BEGIN

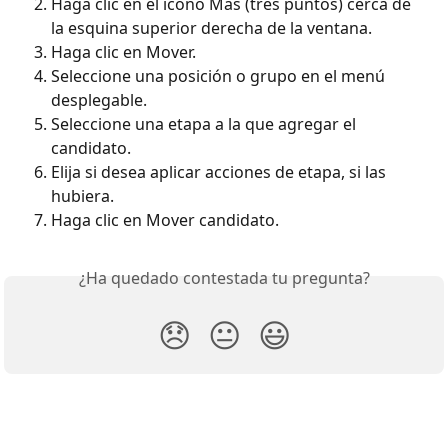
Haga clic en el icono Más (tres puntos) cerca de 
la esquina superior derecha de la ventana.
Haga clic en Mover.
Seleccione una posición o grupo en el menú 
desplegable.
Seleccione una etapa a la que agregar el 
candidato.
Elija si desea aplicar acciones de etapa, si las 
hubiera.
Haga clic en Mover candidato.
¿Ha quedado contestada tu pregunta?
😞
😐
😃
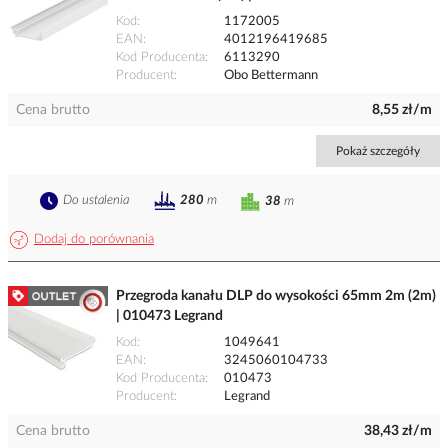
Kod
1172005
EAN
4012196419685
Kod Producenta
6113290
Producent
Obo Bettermann
Cena brutto
8,55 zł/m
Pokaż szczegóły
Do ustalenia
280
m
38
m
Dodaj do porównania
Przegroda kanału DLP do wysokości 65mm 2m (2m)
| 010473 Legrand
Kod
1049641
EAN
3245060104733
Kod Producenta
010473
Producent
Legrand
Cena brutto
38,43 zł/m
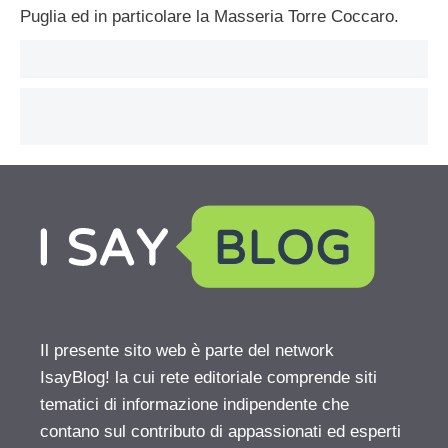
Puglia ed in particolare la Masseria Torre Coccaro.
Il presente sito web è parte del network
IsayBlog! la cui rete editoriale comprende siti
tematici di informazione indipendente che
contano sul contributo di appassionati ed esperti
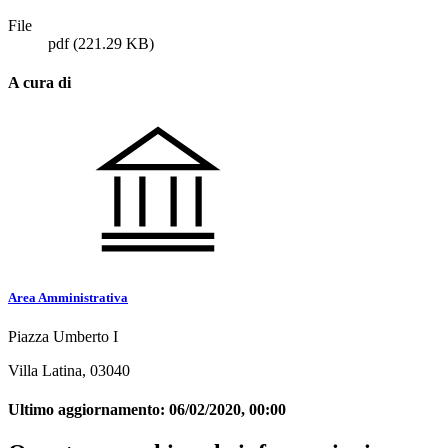
File
pdf
(221.29 KB)
A cura di
Area Amministrativa
Piazza Umberto I
Villa Latina, 03040
Ultimo aggiornamento:
06/02/2020, 00:00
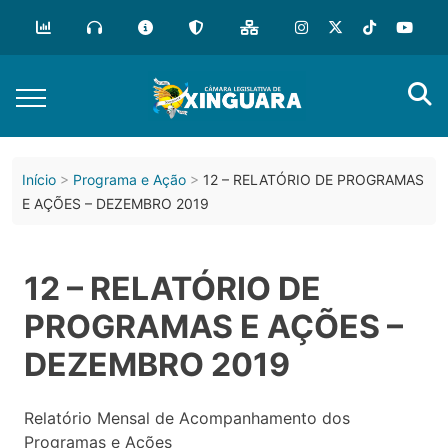
Início
Programa e Ação
12 – RELATÓRIO DE PROGRAMAS
E AÇÕES – DEZEMBRO 2019
12 – RELATÓRIO DE
PROGRAMAS E AÇÕES –
DEZEMBRO 2019
Relatório Mensal de Acompanhamento dos
Programas e Ações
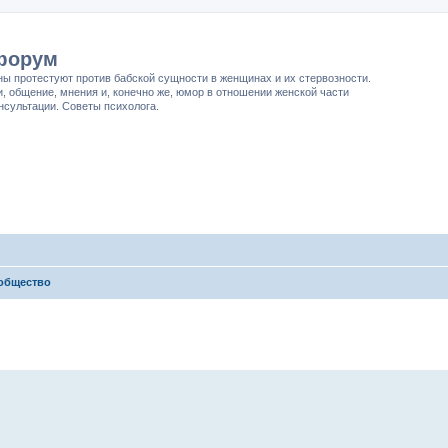
форум
ы протестуют против бабской сущности в женщинах и их стервозности.
и, общение, мнения и, конечно же, юмор в отношении женской части
нсультации. Сoветы психолога.
общество
иренный поиск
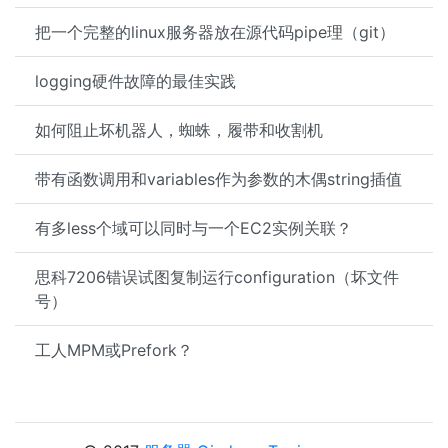
把一个完整的linux服务器放在源代码pipe理（git）
logging硬件故障的最佳实践
如何阻止坏机器人，蜘蛛，履带和收割机
带有函数调用和variables作为参数的木偶string插值
有多less个域可以同时与一个EC2实例关联？
思科7206错误试图复制运行configuration（坏文件
号）
工人MPM或Prefork？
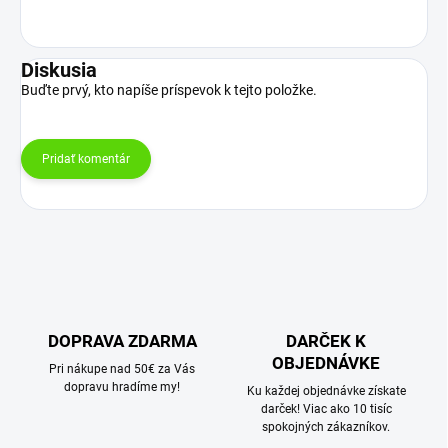
Diskusia
Buďte prvý, kto napíše príspevok k tejto položke.
Pridať komentár
DOPRAVA ZDARMA
DARČEK K
OBJEDNÁVKE
Pri nákupe nad 50€ za Vás
dopravu hradíme my!
Ku každej objednávke získate
darček! Viac ako 10 tisíc
spokojných zákazníkov.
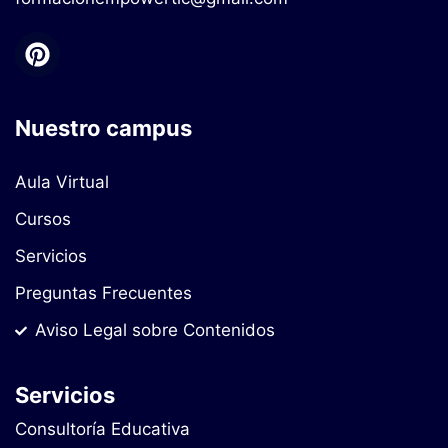
Nuestro campus
Aula Virtual
Cursos
Servicios
Preguntas Frecuentes
Aviso Legal sobre Contenidos
Servicios
Consultoría Educativa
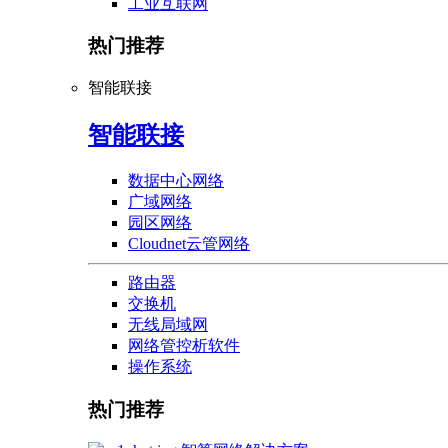
工业互联网
热门推荐
智能联接
智能联接
数据中心网络
广域网络
园区网络
Cloudnet云管网络
路由器
交换机
无线局域网
网络管控析软件
操作系统
热门推荐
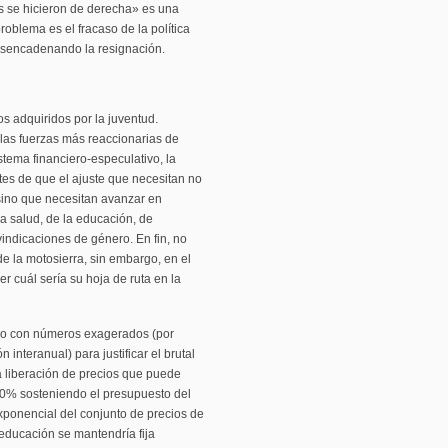
es se hicieron de derecha» es una
roblema es el fracaso de la política
esencadenando la resignación.
os adquiridos por la juventud.
las fuerzas más reaccionarias de
stema financiero-especulativo, la
ntes de que el ajuste que necesitan no
, sino que necesitan avanzar en
la salud, de la educación, de
indicaciones de género. En fin, no
de la motosierra, sin embargo, en el
er cuál sería su hoja de ruta en la
ico con números exagerados (por
interanual) para justificar el brutal
na liberación de precios que puede
00% sosteniendo el presupuesto del
exponencial del conjunto de precios de
 educación se mantendría fija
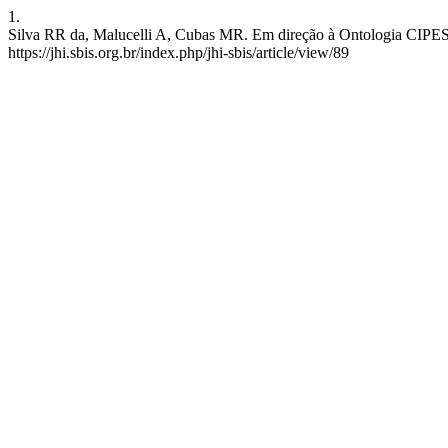
1.
Silva RR da, Malucelli A, Cubas MR. Em direção à Ontologia CIPESC®
https://jhi.sbis.org.br/index.php/jhi-sbis/article/view/89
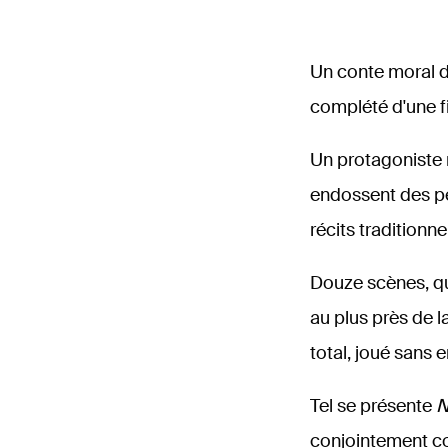
Orchestre Philh
L’Aub
1827
Le 
Un conte moral d
1971
complété d'une fi
Un protagoniste 
Ensembl
endossent des pe
récits traditionn
Douze scènes, qu
au plus près de l
total, joué sans e
Tel se présente
N
1932
Paul Verhoeven
conjointement c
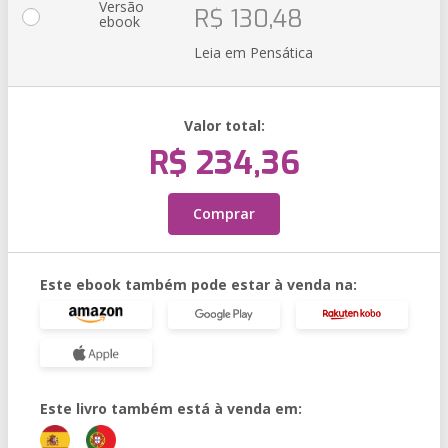
Versão
R$ 130,48
ebook
Leia em Pensática
Valor total:
R$ 234,36
Comprar
Este ebook também pode estar à venda na:
Este livro também está à venda em:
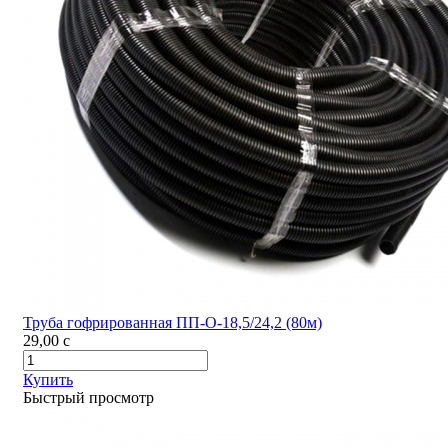
Труба гофрированная ПП-О-18,5/24,2 (80м)
29,00
c
Купить
Быстрый просмотр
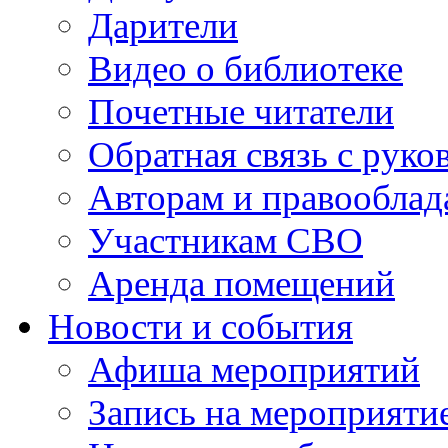
Дарители
Видео о библиотеке
Почетные читатели
Обратная связь с руко
Авторам и правооблад
Участникам СВО
Аренда помещений
Новости и события
Афиша мероприятий
Запись на мероприяти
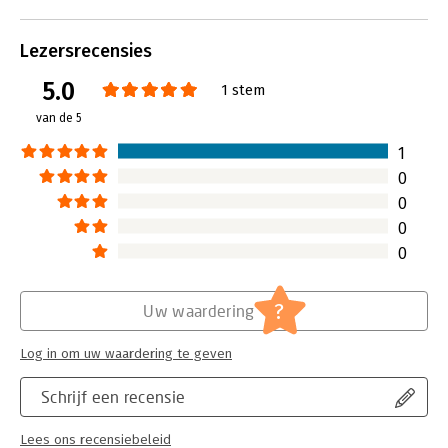
doen dan je ze nu doet, wat je
vervolgens veel kan brengen.
Lees verder
Lezersrecensies
5.0
1 stem
van de 5
1
0
0
0
0
?
Uw waardering
Log in om uw waardering te geven
Schrijf een recensie
Lees ons recensiebeleid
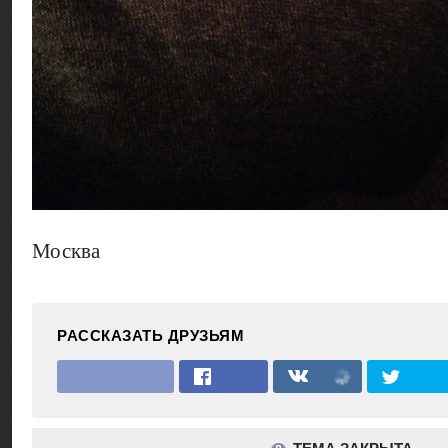
Москва
РАССКАЗАТЬ ДРУЗЬЯМ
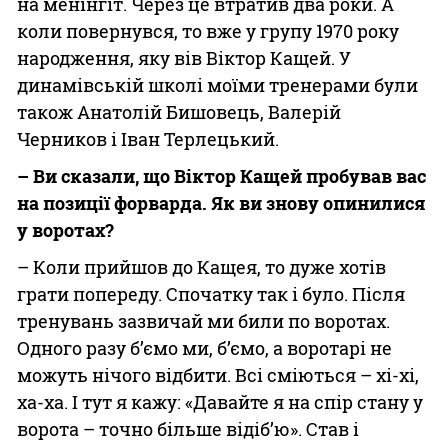
на менінгіт. Через це втратив два роки. А
коли повернувся, то вже у групу 1970 року
народження, яку вів Віктор Кащей. У
динамівській школі моїми тренерами були
також Анатолій Бишовець, Валерій
Черников і Іван Терлецький.
– Ви сказали, що Віктор Кащей пробував вас
на позиції форварда. Як ви знову опинилися
у воротах?
– Коли прийшов до Кащея, то дуже хотів
грати попереду. Спочатку так і було. Після
тренувань зазвичай ми били по воротах.
Одного разу б’ємо ми, б’ємо, а воротарі не
можуть нічого відбити. Всі сміються – хі-хі,
ха-ха. І тут я кажу: «Давайте я на спір стану у
ворота – точно більше відіб’ю». Став і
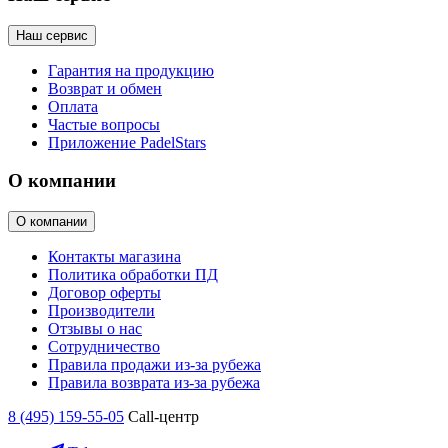
Наш сервис
Гарантия на продукцию
Возврат и обмен
Оплата
Частые вопросы
Приложение PadelStars
О компании
О компании
Контакты магазина
Политика обработки ПД
Договор оферты
Производители
Отзывы о нас
Сотрудничество
Правила продажи из-за рубежа
Правила возврата из-за рубежа
8 (495) 159-55-05
Call-центр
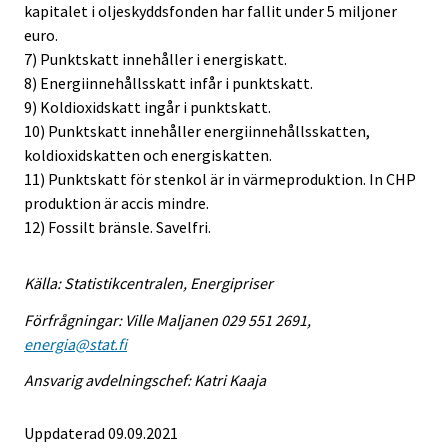
kapitalet i oljeskyddsfonden har fallit under 5 miljoner
euro.
7) Punktskatt innehåller i energiskatt.
8) Energiinnehållsskatt infår i punktskatt.
9) Koldioxidskatt ingår i punktskatt.
10) Punktskatt innehåller energiinnehållsskatten,
koldioxidskatten och energiskatten.
11) Punktskatt för stenkol är in värmeproduktion. In CHP
produktion är accis mindre.
12) Fossilt bränsle. Savelfri.
Källa: Statistikcentralen, Energipriser
Förfrågningar: Ville Maljanen 029 551 2691,
energia@stat.fi
Ansvarig avdelningschef: Katri Kaaja
Uppdaterad 09.09.2021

END

Your instructions -
Wherever a line of the records above contains the string "waardering", copy that line out.

Answer to this task -
Uw waardering
Log in om uw waardering te geven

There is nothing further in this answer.